O Espírito Santo registrou 14.595 casos de hepatites virais e 1.495 mortes provocadas pela doença entre 2000 e 2024, segundo dados do Ministério da Saúde. No mesmo período, o Brasil contabilizou mais de 826 mil casos confirmados, sendo as hepatites B e C as formas mais frequentes e preocupantes por poderem evoluir de forma silenciosa durante anos.
As hepatites virais são infecções que atingem o fígado e, muitas vezes, não apresentam sintomas nas fases iniciais. Quando não diagnosticadas e tratadas precocemente, podem evoluir para cirrose, câncer hepático e, em casos graves, exigir transplante de fígado.
No Espírito Santo, a hepatite B lidera o número de notificações, reforçando a necessidade de ampliar o acesso ao diagnóstico e ao tratamento.
Testes rápidos para hepatite são oferecidos pelo SUS
Para aumentar a identificação precoce da doença, o Ministério da Saúde intensificou a distribuição de testes rápidos. Até maio de 2026, o Espírito Santo recebeu 106,5 mil testes para hepatite C, que estão disponíveis gratuitamente no Sistema Único de Saúde (SUS).

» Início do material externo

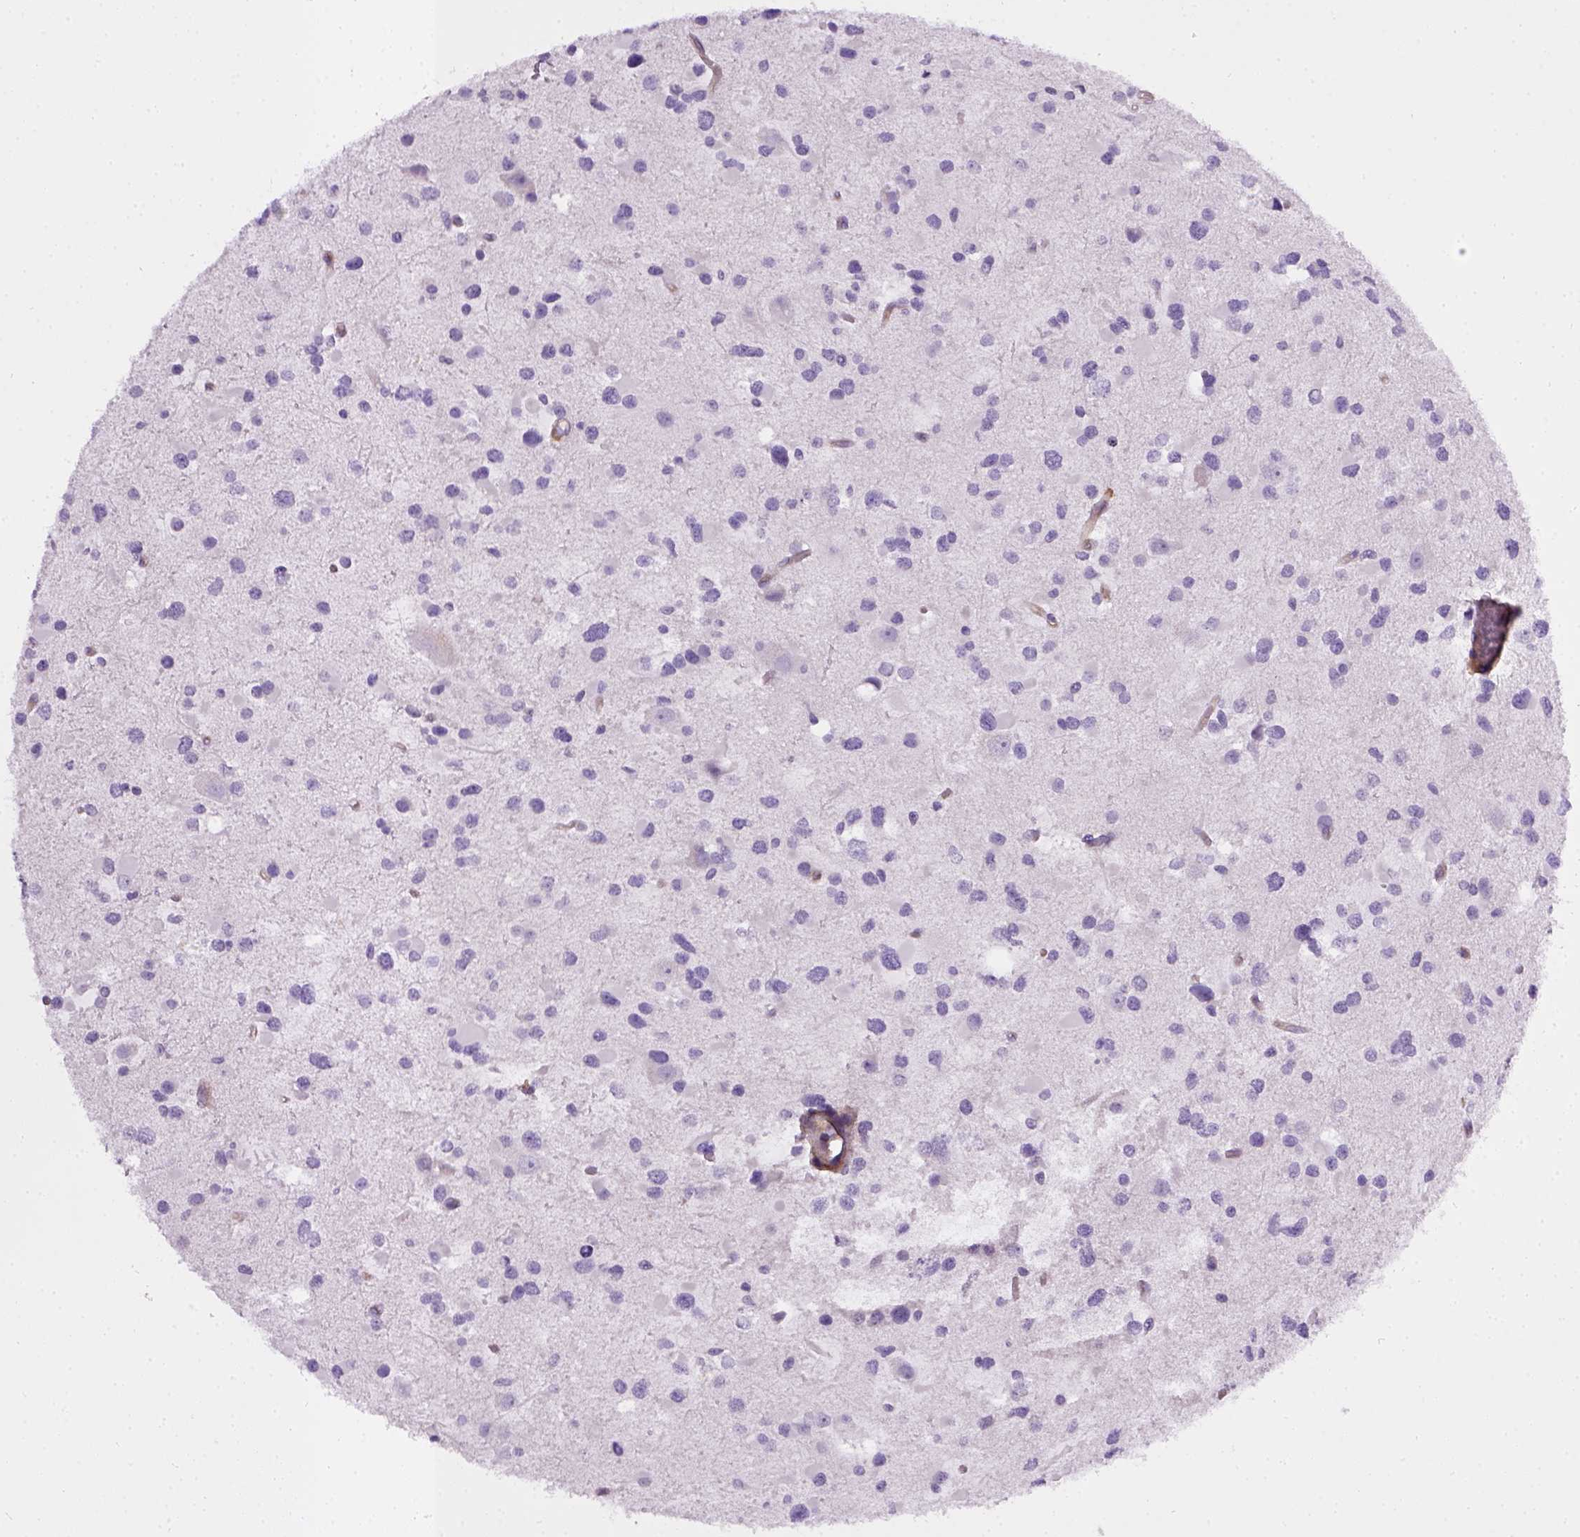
{"staining": {"intensity": "negative", "quantity": "none", "location": "none"}, "tissue": "glioma", "cell_type": "Tumor cells", "image_type": "cancer", "snomed": [{"axis": "morphology", "description": "Glioma, malignant, Low grade"}, {"axis": "topography", "description": "Brain"}], "caption": "IHC micrograph of human glioma stained for a protein (brown), which reveals no expression in tumor cells.", "gene": "ENG", "patient": {"sex": "female", "age": 32}}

Segundo a infectologista e consultora da Organização Nacional de Acreditação (ONA), Cláudia Vidal, ampliar o acesso aos exames é fundamental para reduzir os casos mais graves.

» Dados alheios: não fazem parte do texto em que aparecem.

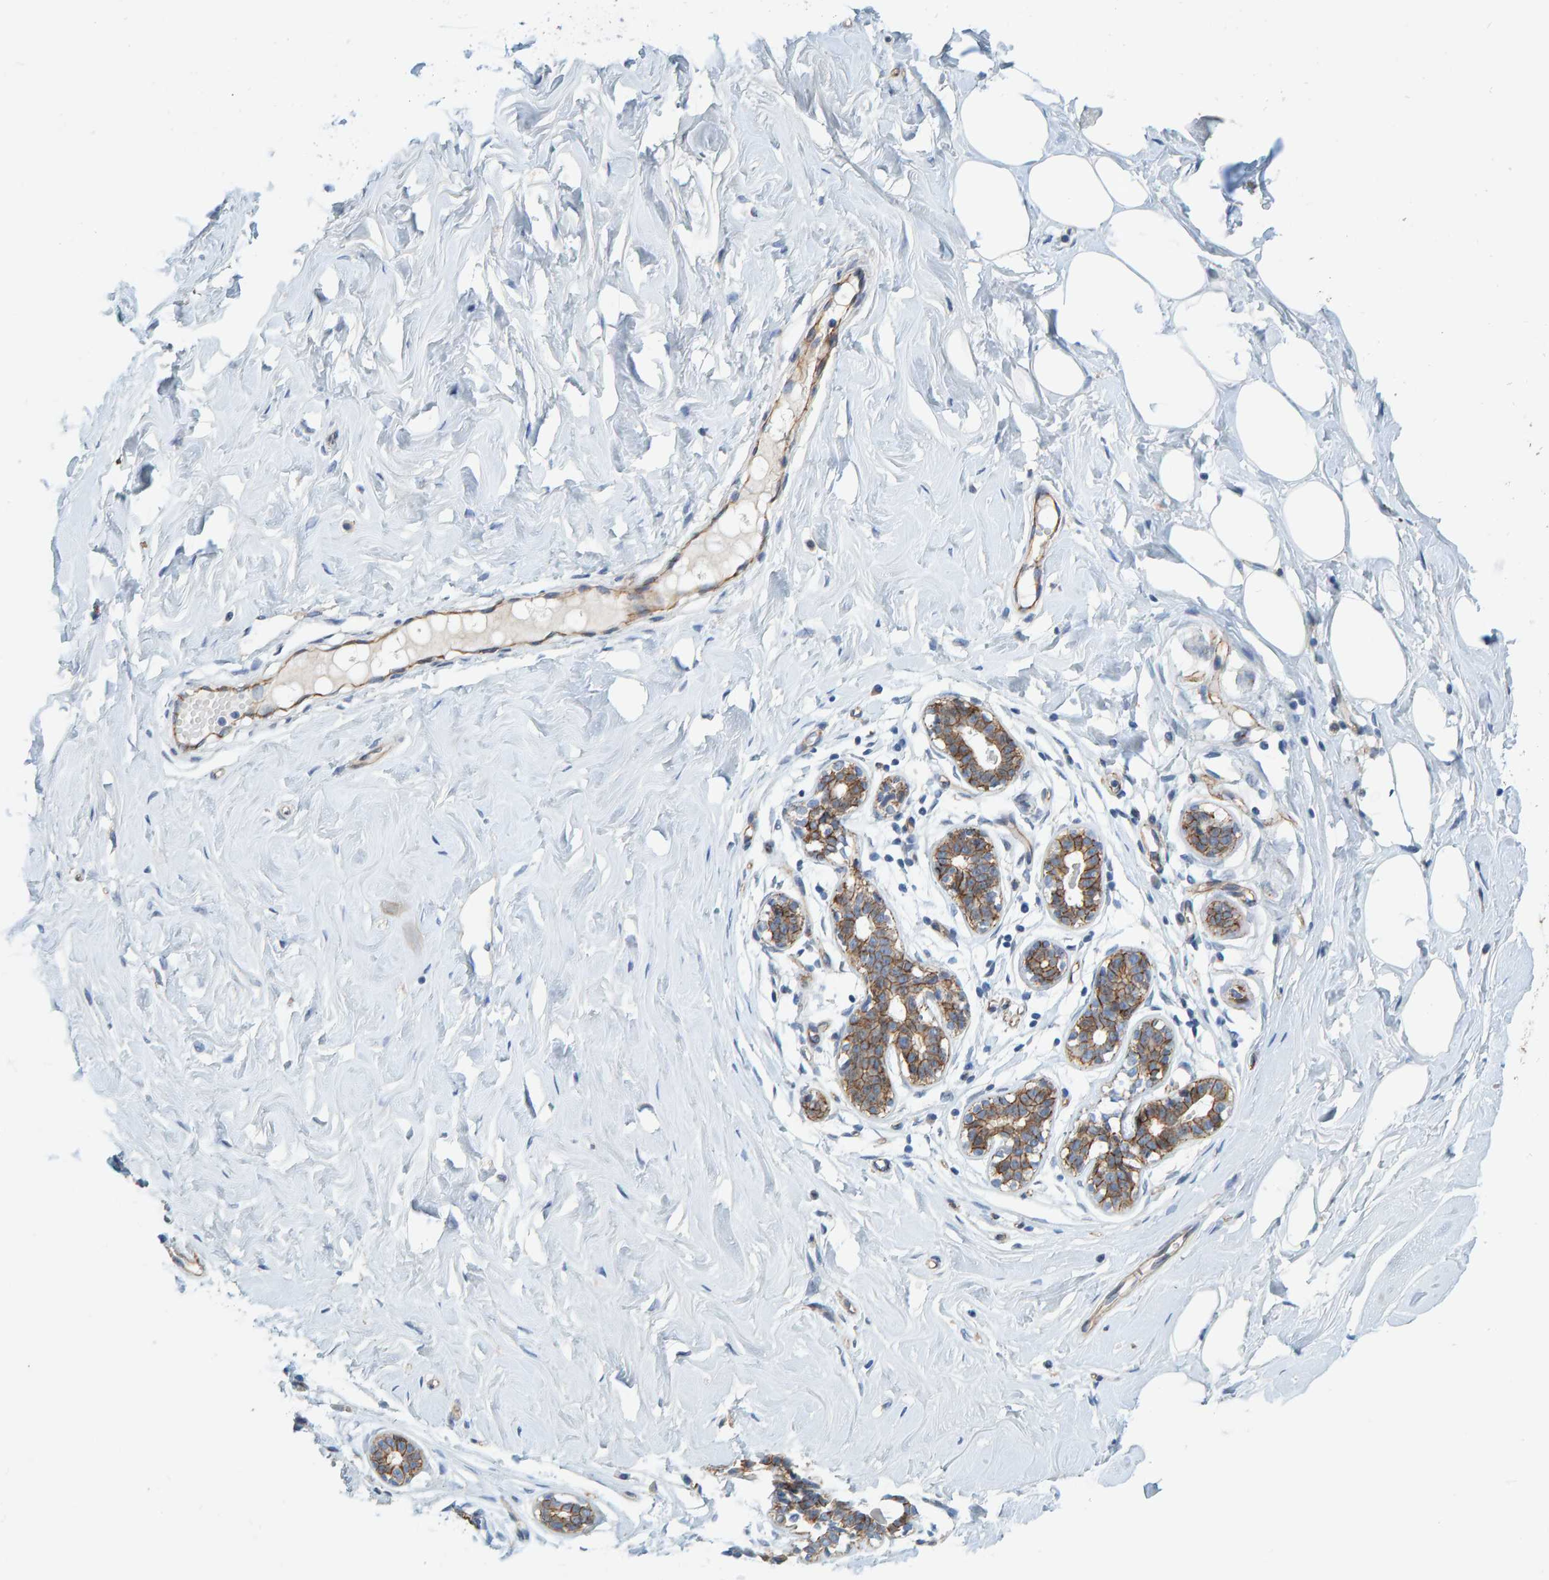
{"staining": {"intensity": "negative", "quantity": "none", "location": "none"}, "tissue": "breast", "cell_type": "Adipocytes", "image_type": "normal", "snomed": [{"axis": "morphology", "description": "Normal tissue, NOS"}, {"axis": "topography", "description": "Breast"}], "caption": "Immunohistochemical staining of normal human breast demonstrates no significant expression in adipocytes.", "gene": "KRBA2", "patient": {"sex": "female", "age": 23}}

“Quanto mais pessoas puderem fazer o exame, maiores serão as chances de descobrir a infecção antes que o fígado apresente danos irreversíveis. É importante que a população saiba que o teste está disponível gratuitamente no SUS”, afirma.
A especialista também orienta que pessoas com sintomas como fadiga, febre, indisposição, náuseas, vômitos, dor abdominal, pele e olhos amarelados, urina escura e fezes claras procurem atendimento médico.
Hepatites B e C podem evoluir sem sintomas
Entre os mais de 826 mil casos registrados no Brasil entre 2000 e 2024, a hepatite C representa 342.328 notificações (41,5%), seguida pela hepatite B, com 302.351 casos (36,6%). A hepatite A soma 174.977 registros (21,2%), enquanto as hepatites D e E representam menos de 1% das notificações.
De acordo com especialistas, as hepatites B e C merecem atenção especial porque podem permanecer sem sintomas por muitos anos, aumentando o risco de complicações graves.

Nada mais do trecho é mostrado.